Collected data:
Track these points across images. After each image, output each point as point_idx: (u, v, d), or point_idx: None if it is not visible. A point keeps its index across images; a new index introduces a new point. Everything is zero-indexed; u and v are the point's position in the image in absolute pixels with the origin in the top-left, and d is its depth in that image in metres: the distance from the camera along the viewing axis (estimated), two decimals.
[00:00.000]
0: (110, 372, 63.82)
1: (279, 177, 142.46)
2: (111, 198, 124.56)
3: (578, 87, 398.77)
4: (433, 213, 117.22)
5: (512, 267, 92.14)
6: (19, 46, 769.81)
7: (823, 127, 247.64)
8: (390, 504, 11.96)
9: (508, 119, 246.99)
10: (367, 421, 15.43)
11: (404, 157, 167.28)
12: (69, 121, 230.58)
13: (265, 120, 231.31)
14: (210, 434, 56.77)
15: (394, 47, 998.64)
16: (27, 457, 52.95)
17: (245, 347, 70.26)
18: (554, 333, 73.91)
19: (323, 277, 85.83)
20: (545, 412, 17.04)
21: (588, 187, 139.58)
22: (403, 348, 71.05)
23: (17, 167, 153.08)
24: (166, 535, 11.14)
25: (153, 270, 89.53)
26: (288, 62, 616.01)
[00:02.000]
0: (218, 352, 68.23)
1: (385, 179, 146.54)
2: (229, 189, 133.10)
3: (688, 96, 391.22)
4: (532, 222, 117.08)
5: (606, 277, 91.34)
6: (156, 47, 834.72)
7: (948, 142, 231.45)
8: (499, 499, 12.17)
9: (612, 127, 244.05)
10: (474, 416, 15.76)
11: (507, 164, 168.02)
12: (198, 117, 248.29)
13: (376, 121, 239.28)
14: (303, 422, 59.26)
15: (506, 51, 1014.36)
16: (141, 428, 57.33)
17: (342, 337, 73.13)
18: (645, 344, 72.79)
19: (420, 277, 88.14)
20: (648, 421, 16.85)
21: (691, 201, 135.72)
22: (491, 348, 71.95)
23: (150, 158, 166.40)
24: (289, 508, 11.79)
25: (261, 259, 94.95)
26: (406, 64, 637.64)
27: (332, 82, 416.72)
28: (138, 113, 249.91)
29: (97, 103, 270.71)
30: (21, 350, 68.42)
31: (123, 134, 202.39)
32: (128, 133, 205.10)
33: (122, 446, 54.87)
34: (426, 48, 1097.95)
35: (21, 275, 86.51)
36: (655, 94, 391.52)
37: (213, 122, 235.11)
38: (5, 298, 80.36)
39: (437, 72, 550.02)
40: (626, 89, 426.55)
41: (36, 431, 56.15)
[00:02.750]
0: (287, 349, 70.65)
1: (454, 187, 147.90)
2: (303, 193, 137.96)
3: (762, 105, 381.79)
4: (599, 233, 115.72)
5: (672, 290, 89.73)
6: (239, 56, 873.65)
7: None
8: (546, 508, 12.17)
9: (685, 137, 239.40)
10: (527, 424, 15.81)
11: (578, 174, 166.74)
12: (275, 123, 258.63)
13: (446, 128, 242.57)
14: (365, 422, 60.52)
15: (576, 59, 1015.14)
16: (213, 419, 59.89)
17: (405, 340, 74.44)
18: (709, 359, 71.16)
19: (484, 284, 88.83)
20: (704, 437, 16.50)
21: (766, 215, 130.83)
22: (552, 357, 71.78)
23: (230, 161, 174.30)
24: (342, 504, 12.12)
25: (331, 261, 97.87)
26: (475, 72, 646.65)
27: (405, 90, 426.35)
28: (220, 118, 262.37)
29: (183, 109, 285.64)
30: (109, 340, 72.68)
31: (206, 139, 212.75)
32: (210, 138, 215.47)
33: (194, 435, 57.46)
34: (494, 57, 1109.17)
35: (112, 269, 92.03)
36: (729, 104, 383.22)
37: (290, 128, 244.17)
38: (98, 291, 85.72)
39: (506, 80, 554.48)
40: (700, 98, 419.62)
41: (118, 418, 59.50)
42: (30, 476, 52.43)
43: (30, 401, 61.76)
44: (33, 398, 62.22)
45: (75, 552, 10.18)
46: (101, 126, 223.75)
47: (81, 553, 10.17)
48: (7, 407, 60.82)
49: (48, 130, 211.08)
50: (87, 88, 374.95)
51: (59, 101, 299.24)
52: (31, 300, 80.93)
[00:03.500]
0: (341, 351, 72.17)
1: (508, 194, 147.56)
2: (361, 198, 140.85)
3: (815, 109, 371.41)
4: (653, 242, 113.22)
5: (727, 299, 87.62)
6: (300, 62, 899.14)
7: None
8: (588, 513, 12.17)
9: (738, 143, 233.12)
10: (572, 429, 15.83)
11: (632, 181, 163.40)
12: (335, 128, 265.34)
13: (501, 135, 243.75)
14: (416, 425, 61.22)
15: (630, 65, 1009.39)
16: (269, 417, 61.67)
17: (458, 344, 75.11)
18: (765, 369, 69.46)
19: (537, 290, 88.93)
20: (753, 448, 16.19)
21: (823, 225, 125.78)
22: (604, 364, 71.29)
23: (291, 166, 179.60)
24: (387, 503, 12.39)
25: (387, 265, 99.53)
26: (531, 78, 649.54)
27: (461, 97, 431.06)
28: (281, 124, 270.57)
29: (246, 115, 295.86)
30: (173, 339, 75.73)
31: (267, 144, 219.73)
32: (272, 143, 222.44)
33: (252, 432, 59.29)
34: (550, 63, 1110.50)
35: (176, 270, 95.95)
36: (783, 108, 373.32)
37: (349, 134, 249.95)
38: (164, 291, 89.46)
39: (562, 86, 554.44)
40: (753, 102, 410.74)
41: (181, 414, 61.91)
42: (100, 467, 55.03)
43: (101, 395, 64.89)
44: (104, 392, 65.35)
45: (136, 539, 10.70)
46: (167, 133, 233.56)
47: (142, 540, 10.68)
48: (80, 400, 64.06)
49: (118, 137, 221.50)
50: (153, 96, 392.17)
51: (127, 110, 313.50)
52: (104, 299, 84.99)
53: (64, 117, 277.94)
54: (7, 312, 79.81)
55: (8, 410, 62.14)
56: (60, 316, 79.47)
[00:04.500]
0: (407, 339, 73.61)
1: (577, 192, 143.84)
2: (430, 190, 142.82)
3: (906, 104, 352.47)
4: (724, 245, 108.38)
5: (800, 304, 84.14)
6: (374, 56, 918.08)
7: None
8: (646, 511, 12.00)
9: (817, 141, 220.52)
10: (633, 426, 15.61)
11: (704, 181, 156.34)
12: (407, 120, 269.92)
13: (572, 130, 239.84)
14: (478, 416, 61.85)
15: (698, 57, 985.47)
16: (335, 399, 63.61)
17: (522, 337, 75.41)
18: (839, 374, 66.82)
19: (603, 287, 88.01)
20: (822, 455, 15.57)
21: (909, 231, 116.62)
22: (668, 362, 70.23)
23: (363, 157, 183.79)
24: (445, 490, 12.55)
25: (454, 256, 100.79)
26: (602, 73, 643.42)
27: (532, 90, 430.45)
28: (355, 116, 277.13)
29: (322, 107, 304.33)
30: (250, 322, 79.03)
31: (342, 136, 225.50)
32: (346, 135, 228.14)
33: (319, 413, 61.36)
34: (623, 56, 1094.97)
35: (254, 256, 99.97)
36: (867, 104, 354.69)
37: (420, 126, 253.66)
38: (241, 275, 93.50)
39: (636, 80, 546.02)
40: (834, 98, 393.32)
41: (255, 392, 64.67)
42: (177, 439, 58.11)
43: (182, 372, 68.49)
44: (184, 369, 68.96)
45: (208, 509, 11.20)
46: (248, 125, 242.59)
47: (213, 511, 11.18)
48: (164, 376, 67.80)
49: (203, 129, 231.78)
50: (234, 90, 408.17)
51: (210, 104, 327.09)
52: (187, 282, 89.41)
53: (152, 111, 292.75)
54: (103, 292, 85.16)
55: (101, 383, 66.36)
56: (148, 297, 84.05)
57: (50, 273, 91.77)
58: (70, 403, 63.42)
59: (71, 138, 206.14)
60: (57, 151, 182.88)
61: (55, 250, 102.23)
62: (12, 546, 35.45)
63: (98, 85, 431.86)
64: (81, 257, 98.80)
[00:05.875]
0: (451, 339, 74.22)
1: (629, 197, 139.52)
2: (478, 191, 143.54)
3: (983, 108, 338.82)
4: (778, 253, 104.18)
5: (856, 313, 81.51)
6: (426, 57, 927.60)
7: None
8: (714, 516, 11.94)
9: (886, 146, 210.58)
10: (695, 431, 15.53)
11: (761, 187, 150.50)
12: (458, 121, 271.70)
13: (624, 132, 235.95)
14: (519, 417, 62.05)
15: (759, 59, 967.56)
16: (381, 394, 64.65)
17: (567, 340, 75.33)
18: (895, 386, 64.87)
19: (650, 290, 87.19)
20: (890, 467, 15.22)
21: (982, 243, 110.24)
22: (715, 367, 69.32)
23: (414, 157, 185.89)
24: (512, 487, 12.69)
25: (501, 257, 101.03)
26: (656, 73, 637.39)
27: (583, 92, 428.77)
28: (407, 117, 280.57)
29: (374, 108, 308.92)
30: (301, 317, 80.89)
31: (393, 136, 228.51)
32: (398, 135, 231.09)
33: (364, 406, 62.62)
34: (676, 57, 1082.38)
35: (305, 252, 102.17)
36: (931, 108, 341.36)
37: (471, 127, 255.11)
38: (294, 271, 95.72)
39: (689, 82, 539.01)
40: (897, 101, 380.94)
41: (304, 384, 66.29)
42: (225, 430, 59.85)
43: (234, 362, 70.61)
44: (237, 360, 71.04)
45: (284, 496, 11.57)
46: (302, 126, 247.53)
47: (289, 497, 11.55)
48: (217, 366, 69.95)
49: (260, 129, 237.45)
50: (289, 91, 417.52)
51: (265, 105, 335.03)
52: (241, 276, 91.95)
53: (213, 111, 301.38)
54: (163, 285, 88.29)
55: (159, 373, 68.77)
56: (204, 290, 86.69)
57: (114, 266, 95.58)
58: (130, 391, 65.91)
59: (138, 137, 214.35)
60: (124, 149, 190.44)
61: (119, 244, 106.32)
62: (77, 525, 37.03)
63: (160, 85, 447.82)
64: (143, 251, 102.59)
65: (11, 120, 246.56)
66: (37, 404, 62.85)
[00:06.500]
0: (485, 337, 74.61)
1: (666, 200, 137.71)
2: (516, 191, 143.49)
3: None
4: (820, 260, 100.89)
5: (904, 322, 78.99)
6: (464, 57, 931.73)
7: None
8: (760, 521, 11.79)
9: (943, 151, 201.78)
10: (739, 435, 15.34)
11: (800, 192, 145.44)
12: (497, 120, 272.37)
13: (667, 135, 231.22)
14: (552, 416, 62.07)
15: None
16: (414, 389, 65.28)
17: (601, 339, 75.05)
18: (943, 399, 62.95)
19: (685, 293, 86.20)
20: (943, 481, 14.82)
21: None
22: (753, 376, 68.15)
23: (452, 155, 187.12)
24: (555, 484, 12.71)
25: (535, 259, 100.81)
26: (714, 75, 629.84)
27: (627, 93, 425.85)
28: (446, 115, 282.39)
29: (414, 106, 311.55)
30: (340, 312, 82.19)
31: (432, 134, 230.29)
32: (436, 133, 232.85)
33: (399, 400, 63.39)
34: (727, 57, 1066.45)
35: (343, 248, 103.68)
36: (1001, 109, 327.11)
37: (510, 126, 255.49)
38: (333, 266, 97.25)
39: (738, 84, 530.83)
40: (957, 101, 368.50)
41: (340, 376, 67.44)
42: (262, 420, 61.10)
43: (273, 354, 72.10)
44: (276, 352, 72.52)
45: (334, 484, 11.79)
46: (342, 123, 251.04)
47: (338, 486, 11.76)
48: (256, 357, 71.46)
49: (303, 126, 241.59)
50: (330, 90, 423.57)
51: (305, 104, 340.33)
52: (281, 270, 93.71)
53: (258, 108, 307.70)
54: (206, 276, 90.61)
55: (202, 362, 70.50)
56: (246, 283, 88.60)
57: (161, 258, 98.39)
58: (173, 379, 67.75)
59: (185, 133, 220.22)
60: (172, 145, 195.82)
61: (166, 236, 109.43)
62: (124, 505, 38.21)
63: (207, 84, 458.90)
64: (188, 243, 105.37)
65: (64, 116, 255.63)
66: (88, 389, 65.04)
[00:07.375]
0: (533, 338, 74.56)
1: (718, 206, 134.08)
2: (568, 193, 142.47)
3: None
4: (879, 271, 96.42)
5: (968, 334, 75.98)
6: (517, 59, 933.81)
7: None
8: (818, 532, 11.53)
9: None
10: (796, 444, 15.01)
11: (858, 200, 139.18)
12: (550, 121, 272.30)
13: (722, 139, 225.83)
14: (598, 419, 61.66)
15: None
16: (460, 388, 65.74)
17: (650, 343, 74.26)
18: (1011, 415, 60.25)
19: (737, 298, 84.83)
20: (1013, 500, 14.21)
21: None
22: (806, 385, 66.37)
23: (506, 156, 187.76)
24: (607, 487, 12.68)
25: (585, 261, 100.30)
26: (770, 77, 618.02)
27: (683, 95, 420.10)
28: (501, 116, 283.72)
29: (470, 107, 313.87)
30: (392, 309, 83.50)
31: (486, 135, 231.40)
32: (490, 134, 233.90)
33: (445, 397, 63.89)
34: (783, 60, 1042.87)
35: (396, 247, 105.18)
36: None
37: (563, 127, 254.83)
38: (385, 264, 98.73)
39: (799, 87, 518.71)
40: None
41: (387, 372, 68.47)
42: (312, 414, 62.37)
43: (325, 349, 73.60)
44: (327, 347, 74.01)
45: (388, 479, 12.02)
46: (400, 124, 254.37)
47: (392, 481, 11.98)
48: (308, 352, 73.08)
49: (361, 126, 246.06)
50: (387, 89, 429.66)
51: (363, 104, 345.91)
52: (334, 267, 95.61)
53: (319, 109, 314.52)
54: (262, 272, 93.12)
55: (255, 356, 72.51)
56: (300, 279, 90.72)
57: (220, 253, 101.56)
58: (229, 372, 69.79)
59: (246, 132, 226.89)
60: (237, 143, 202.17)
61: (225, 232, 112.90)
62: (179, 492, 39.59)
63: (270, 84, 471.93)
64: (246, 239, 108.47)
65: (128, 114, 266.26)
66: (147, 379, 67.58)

Task prompt = Please transcribe the data exactly from its first line. End with the line that contains "33: (122, 446, 54.87)".

Expected output =
Track these points across images. After each image, output each point as point_idx: (u, v, d), or point_idx: None if it is not visible. A point keeps its index across images; a new index introduces a new point. Everything is zero-indexed; u and v are the point's position in the image in absolute pixels with the origin in the top-left, and d is its depth in that image in metres: the distance from the camera along the viewing axis (estimated), two decimals.
[00:00.000]
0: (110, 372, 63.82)
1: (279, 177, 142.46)
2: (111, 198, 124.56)
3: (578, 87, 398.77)
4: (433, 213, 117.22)
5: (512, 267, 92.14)
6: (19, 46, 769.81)
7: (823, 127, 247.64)
8: (390, 504, 11.96)
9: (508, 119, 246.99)
10: (367, 421, 15.43)
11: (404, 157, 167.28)
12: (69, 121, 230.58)
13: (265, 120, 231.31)
14: (210, 434, 56.77)
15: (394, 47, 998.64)
16: (27, 457, 52.95)
17: (245, 347, 70.26)
18: (554, 333, 73.91)
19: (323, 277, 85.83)
20: (545, 412, 17.04)
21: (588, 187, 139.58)
22: (403, 348, 71.05)
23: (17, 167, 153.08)
24: (166, 535, 11.14)
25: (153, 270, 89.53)
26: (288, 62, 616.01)
[00:02.000]
0: (218, 352, 68.23)
1: (385, 179, 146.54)
2: (229, 189, 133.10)
3: (688, 96, 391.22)
4: (532, 222, 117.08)
5: (606, 277, 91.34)
6: (156, 47, 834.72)
7: (948, 142, 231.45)
8: (499, 499, 12.17)
9: (612, 127, 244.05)
10: (474, 416, 15.76)
11: (507, 164, 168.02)
12: (198, 117, 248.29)
13: (376, 121, 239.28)
14: (303, 422, 59.26)
15: (506, 51, 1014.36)
16: (141, 428, 57.33)
17: (342, 337, 73.13)
18: (645, 344, 72.79)
19: (420, 277, 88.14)
20: (648, 421, 16.85)
21: (691, 201, 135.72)
22: (491, 348, 71.95)
23: (150, 158, 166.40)
24: (289, 508, 11.79)
25: (261, 259, 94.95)
26: (406, 64, 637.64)
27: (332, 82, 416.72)
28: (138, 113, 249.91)
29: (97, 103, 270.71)
30: (21, 350, 68.42)
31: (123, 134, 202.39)
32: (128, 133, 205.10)
33: (122, 446, 54.87)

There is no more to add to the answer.